Littles was elected and took on the role of chair for the Technical Steering Group, hoping to be able to achieve some progress towards Open Source sustainability. However, when he realized that his efforts were futile he resigned from the .NET Foundation board ahead of the 2021 elections which took place in August. He hadn’t intended to draw attention to this, but changed his mind when the announcement of the election results reported on his resignation. The .NET Foundation blog post states:

We are pleased to announce the winners of the 2021 Board Election, but before we do, we have a bit of news to announce.

Rodney Littles has decided to resign from the Foundation. Rodney has been a board member and the chair for the Technical Steering Group for the past year. We wish him all the best as he refocuses on his personal life. 

The reference to Little’s personal life led many of his friends and acquaintances to contact him to check on his well being and, having been urged to break his silence about how the .NET Foundation operates, he decided to use his blog to air his views. In the post Is There An Echo, he explains:

My departure from the Foundation Board was not an easy decision. I struggled with staying but I didn’t fit into the Diversity that the Foundation is looking for. Per the election email, the Foundation wants a multi-cultural, multi-ethnic, multi-gender Board of Directors. I see diversity differently. To me, it isn’t diverse because I have a black one, and a blue one, and a red one. Diversity, to me, is about the diversity of thought. I have concluded that this is not what the .NET Foundation wants.

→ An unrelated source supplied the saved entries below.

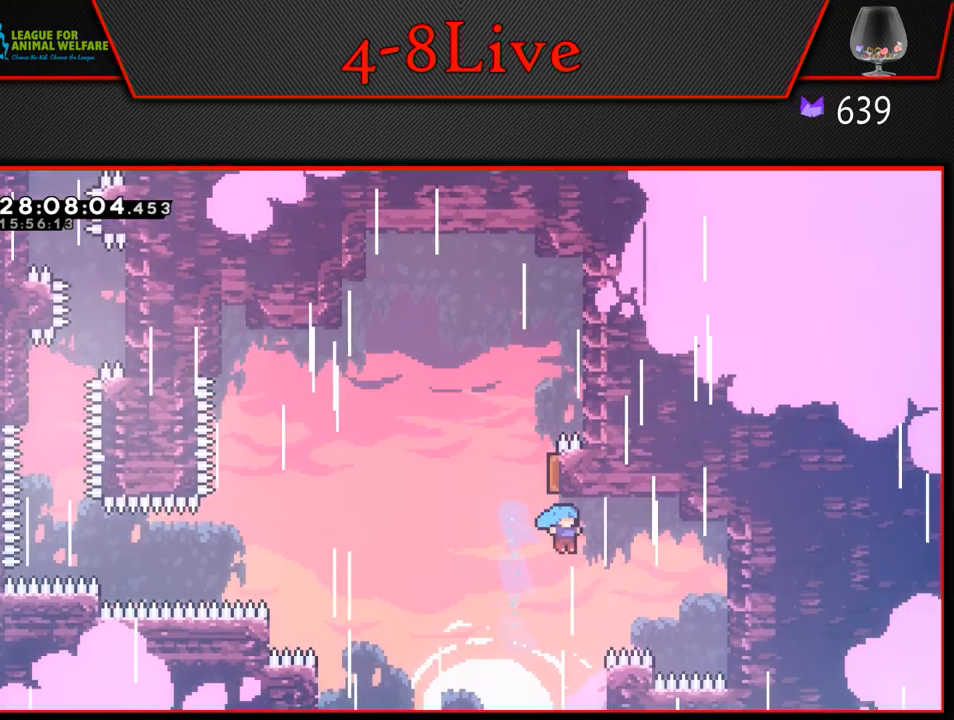
{"buttons": ["CROSS"], "left_stick": "center", "events": [[100, "CROSS", "up"], [100, "DPAD_RIGHT", "up"], [133, "R1", "up"], [233, "DPAD_UP", "up"], [283, "DPAD_RIGHT", "down"], [317, "L1", "up"], [383, "CROSS", "down"], [433, "DPAD_RIGHT", "up"]]}
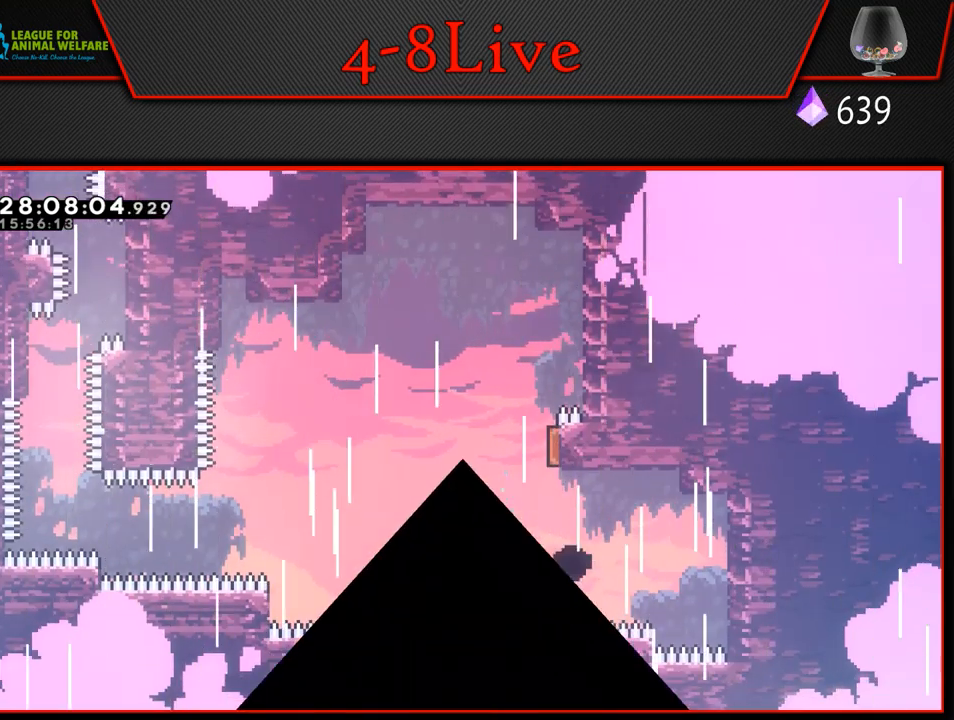
{"buttons": [], "left_stick": "center", "events": [[33, "CROSS", "up"], [150, "CROSS", "down"], [200, "CROSS", "up"]]}
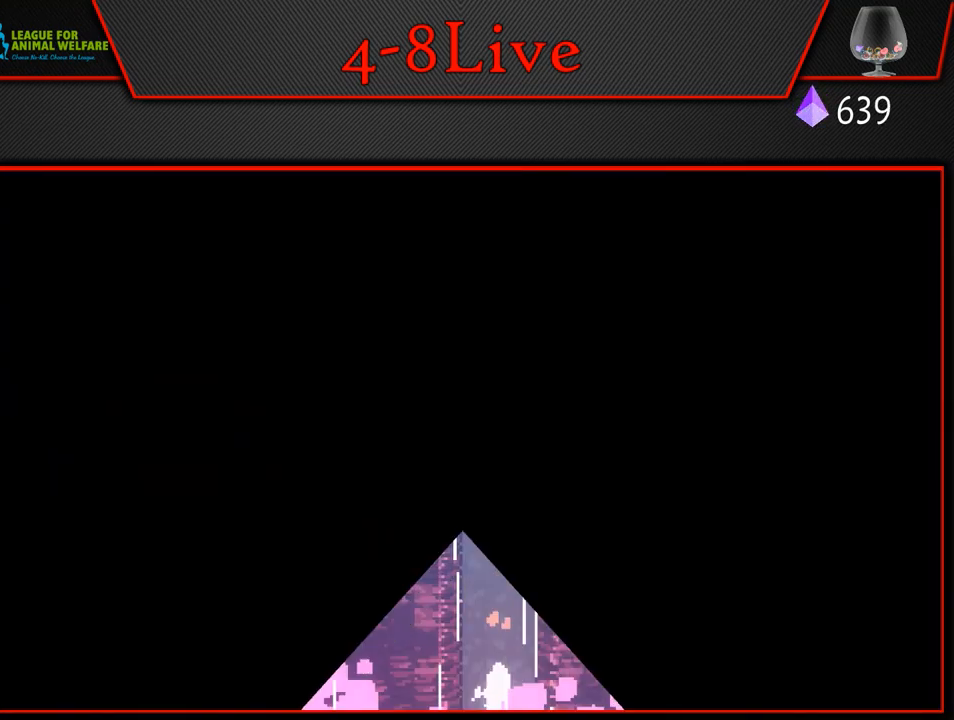
{"buttons": [], "left_stick": "center", "events": []}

Two points that Littles makes clear in this post are that the .NET Foundation is “not concerned about its membership” and that it “hasn’t been transparent with the community about anything”.

After his post appeared Tim Anderson interviewed Littles for The Register and probed further. One of the issues he raised was Project Maturity, a pilot project in 2019 designed to improve software quality. Littles told The Register:

“My problem with the maturity model was it seemed too Microsoft bureaucratic… member projects would have to provide a service level agreement for consumers of those libraries… it was elitist and exclusionary. I felt the model should have been more about how do we open up a path for a small open-source library to go from a one-person labour of love to a library that the community can depend on? I felt the focus was more on overseeing and dictating versus nurturing and helping.”

Project Maturity was abandoned shortly after its introduction after community members complained that it was over-reaching.

Another topic in the interview was Microsoft’s behavior with regard to the launch of WinGet in 2020. As we reported at the time Microsoft initially failed to credit Keivan Beigi, the creator of AppGet, an open source project that had influenced Microsoft;s development of a similar package manager.

Giving his opinion, Littles said:

The foundation, which is supposed to be the champion for open source … remained silent and to me, that was extremely loud… that is what made me wake up and realize the foundation doesn’t care about the community or incidents like this… the community was in outrage behind this and the Foundation that’s supposed to be Microsoft’s open source arm said nothing.”

We’ll leave the  final word in this story to Littles: 

The .NET Foundation needs to be clear and honest with the community, and tell us once and for all; Are you here to enforce Microsoft’s will on .NET Open Source, or are you here to help foster and promote a healthy community?